Economic Rent

Economic Rent

Economic Rent or Economic surplus. The earnings of a factor of production in excess of the minimum sum necessary to keep it in its existing use and prevent it moving to other uses (the 'supply price'). This minimum sum will depend on employment opportunities available to the factor elsewhere: hence it is also described as 'opportunity cost' or 'transfer earnings'. These will be larger (and thus the element of economic surplus in earnings smaller) the more adaptable the factor, the longer the period of time considered, the more narrowly alternative occupations are defined and (with human resources) the more similar people's attitudes are towards uncertainty.

The use of a factor of production winch is completely specific (adaptable to only one use) requires no alternatives to be forgone: its opportunity cost is nothing, and the whole of its earnings are economic surplus as defined above, the amount depending on the extent of the demand for the available supply of the factor. If all possible uses of land are regarded as one kind of employment, the earnings of the fixed supply of land are entirely economic rent: it has no supply price; it would still be there whether it earned anything or not. Hence the term rent is used to describe (by analogy) the earnings of any factor that is limited in supply and adaptable to only one use. The earnings of most factors include elements of economic rent, especially in periods of time so short that existing supplies can be neither adapted to other uses nor easily enlarged in response to falls or rises in demand.

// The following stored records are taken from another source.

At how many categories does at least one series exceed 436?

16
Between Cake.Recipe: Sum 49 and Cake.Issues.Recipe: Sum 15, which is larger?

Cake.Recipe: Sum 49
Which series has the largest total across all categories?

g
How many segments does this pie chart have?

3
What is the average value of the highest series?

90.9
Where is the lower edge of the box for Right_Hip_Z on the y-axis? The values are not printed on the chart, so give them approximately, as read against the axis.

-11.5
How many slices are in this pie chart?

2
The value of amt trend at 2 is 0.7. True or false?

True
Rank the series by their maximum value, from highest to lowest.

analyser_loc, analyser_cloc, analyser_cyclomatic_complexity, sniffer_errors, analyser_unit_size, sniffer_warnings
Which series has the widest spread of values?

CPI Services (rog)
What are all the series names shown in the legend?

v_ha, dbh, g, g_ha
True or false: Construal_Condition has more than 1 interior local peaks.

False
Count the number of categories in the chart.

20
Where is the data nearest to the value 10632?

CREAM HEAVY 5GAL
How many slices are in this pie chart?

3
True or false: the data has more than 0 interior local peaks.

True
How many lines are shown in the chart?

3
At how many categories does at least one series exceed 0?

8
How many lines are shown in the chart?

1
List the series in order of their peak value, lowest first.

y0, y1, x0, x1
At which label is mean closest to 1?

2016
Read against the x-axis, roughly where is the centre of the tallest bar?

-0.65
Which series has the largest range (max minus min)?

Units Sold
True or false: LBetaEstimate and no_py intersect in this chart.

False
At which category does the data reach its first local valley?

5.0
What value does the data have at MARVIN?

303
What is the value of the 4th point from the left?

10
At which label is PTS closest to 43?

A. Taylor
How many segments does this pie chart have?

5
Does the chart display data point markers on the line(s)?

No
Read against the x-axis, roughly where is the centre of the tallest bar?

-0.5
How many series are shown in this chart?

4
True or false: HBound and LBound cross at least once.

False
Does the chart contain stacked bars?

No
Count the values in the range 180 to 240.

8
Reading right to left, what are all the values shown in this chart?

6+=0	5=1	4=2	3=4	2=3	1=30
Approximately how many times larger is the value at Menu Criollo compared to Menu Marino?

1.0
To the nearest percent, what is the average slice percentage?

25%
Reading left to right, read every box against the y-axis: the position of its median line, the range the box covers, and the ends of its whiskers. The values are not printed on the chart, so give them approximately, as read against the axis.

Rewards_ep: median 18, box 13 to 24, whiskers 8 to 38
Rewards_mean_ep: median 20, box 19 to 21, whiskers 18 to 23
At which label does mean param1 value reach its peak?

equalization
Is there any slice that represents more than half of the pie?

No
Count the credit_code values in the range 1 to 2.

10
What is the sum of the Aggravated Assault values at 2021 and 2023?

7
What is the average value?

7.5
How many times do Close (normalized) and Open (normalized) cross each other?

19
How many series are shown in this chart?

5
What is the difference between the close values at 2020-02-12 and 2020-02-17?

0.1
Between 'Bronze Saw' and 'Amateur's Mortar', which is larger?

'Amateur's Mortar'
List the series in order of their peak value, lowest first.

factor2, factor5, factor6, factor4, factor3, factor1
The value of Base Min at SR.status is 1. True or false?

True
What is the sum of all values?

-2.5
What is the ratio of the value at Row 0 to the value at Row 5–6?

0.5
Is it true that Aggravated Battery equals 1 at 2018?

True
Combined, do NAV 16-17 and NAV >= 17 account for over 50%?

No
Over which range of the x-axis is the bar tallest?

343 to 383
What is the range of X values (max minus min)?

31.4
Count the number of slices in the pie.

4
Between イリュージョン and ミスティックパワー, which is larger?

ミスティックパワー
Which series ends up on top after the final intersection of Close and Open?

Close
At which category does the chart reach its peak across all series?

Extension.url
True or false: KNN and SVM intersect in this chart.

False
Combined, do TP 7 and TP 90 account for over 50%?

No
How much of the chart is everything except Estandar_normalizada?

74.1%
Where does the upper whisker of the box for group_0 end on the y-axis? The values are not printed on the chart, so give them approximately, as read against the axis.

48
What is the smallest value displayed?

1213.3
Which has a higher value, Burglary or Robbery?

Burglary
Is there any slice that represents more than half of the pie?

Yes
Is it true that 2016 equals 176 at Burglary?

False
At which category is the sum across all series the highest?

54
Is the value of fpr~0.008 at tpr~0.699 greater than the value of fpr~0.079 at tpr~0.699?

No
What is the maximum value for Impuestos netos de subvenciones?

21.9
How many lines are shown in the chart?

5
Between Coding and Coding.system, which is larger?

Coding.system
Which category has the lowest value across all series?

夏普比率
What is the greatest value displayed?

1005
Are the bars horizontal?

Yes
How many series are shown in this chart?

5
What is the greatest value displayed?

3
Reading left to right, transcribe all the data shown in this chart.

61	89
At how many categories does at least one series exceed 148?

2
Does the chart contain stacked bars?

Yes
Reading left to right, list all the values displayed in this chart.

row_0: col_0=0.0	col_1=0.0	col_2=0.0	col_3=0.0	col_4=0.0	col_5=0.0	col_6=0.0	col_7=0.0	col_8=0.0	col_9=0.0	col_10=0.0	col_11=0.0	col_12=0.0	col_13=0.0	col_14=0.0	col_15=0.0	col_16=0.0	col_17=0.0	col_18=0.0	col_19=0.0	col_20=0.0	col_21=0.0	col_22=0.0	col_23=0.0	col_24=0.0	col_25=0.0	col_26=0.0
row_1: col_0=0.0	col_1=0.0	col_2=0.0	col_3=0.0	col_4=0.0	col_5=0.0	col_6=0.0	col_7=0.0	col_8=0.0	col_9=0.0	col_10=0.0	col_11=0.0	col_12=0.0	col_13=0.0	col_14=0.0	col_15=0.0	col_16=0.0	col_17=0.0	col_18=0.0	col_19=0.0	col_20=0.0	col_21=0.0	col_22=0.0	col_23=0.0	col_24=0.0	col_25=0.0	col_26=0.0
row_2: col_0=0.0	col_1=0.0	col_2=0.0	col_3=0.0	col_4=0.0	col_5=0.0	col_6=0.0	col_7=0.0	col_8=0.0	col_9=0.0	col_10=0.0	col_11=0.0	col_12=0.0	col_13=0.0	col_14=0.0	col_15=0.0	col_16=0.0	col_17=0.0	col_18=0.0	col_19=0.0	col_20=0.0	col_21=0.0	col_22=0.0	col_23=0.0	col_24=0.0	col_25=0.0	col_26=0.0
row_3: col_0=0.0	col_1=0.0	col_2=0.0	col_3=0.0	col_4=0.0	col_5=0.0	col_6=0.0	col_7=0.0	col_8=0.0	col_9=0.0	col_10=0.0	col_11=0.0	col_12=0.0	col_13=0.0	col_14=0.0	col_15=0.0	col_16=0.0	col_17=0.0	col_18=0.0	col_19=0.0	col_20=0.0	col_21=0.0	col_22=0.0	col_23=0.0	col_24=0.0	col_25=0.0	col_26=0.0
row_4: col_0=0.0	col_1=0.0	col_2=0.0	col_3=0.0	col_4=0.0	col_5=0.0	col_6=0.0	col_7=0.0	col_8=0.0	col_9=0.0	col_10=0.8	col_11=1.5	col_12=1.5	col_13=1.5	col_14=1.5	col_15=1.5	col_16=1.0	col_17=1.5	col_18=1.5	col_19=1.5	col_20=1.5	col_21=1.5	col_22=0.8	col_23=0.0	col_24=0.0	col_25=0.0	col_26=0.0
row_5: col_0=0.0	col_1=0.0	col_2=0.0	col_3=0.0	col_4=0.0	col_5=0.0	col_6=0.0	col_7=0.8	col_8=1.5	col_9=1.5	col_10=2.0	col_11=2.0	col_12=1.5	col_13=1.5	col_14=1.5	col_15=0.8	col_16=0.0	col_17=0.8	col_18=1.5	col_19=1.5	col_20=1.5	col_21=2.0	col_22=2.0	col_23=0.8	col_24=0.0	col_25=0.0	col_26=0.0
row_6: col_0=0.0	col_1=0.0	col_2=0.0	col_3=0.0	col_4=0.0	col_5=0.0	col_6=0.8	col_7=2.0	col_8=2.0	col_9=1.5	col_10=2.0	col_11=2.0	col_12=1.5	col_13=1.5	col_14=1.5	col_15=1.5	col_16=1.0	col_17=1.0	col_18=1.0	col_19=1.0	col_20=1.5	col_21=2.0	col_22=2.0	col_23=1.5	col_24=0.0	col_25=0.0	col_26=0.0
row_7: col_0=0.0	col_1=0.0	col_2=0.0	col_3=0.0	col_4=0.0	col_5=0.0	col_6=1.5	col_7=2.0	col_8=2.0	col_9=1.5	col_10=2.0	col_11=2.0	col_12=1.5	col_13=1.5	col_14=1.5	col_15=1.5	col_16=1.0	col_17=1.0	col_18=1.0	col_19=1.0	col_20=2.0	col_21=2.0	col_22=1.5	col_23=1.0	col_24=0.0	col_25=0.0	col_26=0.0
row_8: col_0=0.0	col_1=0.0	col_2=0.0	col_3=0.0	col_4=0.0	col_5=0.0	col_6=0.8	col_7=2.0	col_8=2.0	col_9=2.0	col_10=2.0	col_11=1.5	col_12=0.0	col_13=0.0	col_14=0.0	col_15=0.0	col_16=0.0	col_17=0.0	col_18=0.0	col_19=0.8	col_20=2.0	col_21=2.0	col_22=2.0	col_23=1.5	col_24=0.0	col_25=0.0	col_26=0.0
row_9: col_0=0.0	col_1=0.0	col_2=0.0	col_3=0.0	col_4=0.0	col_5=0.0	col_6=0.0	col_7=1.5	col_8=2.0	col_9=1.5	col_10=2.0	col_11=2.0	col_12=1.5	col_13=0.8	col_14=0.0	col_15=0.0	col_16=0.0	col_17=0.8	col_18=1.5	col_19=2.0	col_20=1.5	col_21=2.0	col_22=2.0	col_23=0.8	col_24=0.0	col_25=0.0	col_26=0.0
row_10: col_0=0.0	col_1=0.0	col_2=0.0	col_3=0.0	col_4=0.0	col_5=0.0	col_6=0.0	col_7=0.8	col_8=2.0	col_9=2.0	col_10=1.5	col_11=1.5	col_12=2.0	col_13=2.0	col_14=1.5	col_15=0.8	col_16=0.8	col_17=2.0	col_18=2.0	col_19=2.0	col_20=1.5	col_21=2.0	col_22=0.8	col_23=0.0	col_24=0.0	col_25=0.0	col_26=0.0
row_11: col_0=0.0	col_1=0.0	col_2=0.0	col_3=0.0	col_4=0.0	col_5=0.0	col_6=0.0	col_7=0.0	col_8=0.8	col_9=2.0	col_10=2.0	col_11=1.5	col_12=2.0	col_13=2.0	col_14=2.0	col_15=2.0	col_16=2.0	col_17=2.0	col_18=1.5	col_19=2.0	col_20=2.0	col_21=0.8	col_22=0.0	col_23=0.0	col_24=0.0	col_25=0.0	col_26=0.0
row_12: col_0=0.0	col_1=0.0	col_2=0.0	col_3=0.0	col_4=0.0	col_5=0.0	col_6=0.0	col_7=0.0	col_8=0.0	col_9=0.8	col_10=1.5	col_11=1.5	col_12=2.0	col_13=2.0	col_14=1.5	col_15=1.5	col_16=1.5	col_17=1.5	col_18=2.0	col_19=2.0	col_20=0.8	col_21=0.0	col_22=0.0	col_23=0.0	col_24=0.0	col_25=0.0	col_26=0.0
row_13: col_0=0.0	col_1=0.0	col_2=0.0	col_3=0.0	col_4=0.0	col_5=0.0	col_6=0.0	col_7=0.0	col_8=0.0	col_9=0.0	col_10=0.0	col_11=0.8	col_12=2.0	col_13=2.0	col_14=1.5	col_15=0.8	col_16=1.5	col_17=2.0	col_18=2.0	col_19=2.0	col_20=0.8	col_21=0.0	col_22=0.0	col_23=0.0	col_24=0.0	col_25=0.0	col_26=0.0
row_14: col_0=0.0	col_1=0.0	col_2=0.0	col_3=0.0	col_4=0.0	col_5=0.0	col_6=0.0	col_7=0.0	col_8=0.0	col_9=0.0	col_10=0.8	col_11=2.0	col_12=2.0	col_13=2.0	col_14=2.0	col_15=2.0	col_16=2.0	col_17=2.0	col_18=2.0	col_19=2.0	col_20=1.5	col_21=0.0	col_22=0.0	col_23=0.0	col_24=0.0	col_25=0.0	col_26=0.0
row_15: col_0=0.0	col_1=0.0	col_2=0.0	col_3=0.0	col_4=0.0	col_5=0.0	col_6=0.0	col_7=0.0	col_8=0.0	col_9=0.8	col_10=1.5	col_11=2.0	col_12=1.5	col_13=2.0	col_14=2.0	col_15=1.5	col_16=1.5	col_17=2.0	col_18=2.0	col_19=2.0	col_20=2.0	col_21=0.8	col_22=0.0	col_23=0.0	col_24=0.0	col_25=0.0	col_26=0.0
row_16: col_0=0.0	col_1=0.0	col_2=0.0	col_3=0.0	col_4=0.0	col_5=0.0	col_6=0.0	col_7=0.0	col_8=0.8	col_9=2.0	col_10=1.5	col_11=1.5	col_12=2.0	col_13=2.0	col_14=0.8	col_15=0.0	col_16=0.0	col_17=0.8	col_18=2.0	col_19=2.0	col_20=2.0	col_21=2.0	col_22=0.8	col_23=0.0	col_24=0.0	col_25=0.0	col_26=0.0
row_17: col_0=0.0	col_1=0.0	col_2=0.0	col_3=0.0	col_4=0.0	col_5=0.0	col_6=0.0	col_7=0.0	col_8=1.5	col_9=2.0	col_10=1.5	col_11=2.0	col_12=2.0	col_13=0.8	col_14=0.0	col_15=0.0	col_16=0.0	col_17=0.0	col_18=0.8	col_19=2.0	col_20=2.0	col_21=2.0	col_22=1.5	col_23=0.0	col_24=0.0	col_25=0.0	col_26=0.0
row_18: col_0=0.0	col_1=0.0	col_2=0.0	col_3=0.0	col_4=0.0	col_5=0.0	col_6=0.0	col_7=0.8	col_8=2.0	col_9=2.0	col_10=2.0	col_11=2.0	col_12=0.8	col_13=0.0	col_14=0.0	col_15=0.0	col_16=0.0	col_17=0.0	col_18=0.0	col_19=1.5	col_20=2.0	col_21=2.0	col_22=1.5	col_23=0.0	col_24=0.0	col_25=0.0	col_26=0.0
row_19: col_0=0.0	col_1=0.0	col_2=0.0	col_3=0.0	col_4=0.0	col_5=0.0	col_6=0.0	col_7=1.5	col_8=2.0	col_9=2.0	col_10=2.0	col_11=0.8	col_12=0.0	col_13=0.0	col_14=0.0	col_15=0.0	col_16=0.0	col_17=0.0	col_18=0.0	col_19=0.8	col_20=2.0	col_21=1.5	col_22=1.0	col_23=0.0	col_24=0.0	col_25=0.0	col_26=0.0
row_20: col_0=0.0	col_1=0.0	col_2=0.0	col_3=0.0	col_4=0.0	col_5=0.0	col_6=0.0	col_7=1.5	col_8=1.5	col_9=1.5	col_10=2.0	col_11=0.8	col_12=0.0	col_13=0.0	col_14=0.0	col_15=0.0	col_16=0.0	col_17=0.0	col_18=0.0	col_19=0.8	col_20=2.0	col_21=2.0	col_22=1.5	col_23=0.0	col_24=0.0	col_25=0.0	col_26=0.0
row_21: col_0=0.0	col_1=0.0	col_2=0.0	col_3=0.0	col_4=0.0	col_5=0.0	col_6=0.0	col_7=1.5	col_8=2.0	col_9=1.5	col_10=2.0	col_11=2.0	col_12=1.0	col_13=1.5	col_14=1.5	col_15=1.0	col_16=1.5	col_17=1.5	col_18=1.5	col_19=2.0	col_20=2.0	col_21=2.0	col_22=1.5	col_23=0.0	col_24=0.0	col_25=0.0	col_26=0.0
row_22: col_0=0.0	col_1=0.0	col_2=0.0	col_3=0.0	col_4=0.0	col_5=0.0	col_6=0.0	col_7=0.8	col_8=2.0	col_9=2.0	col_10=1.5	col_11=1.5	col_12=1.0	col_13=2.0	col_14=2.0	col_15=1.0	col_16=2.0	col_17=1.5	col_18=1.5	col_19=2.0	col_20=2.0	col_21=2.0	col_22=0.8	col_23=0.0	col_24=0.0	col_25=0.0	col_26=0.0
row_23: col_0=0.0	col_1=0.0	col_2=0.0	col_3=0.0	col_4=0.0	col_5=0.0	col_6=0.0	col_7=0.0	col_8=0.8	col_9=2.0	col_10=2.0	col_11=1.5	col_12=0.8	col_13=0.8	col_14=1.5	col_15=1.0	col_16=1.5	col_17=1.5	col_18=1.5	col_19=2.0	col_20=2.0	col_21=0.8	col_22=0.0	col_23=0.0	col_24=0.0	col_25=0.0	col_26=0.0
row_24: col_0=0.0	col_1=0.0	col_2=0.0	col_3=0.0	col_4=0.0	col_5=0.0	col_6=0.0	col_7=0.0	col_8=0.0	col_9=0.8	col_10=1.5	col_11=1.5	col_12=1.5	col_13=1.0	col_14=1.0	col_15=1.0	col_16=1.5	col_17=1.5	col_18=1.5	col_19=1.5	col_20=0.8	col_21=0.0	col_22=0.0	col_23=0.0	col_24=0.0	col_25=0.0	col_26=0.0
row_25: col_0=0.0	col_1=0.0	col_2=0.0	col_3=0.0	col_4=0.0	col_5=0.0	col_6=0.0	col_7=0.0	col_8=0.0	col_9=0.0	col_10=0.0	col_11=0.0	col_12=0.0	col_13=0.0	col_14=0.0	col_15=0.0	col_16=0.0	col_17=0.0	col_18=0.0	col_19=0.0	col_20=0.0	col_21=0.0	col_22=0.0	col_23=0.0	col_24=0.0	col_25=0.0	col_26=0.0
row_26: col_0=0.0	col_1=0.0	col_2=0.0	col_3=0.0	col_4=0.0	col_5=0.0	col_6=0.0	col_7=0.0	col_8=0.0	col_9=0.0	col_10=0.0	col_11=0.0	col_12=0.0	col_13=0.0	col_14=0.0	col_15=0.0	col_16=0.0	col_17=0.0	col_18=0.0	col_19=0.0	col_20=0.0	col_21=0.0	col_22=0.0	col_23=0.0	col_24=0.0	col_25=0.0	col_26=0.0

The doctrine of economic surplus or rent has been used to support arguments for fiscal policies aimed at taxing incomes regarded as 'unearned' in this sense, particularly land rents and land values. In theory the effect of such taxation on the supply of, for example, land forthcoming for economic use would be nil (since it is a tax on pure surplus); but in practice the effects on the pattern of land use could be significant and the distribution of the tax among individuals uncertain. Moreover economic rent is now recognized as an element likely to enter into the incomes of all factors to some extent, rather than as a separate category of income earned only by one type of factor.(2) The term is also often used in the property market to mean a full market rent, i.e., a rent for residential, commercial or other real property sufficient to yield a rate of return on the capital at least equal to the return currently earned on other investments of comparable risk. It is sometimes used by local authorities that provide subsidized housing to mean the rent that would be sufficient to cover either actual or average annual loan charges and other outgoings. Alternatively, it is the rent currently being paid in the open market for similar (unsubsidized) accommodation.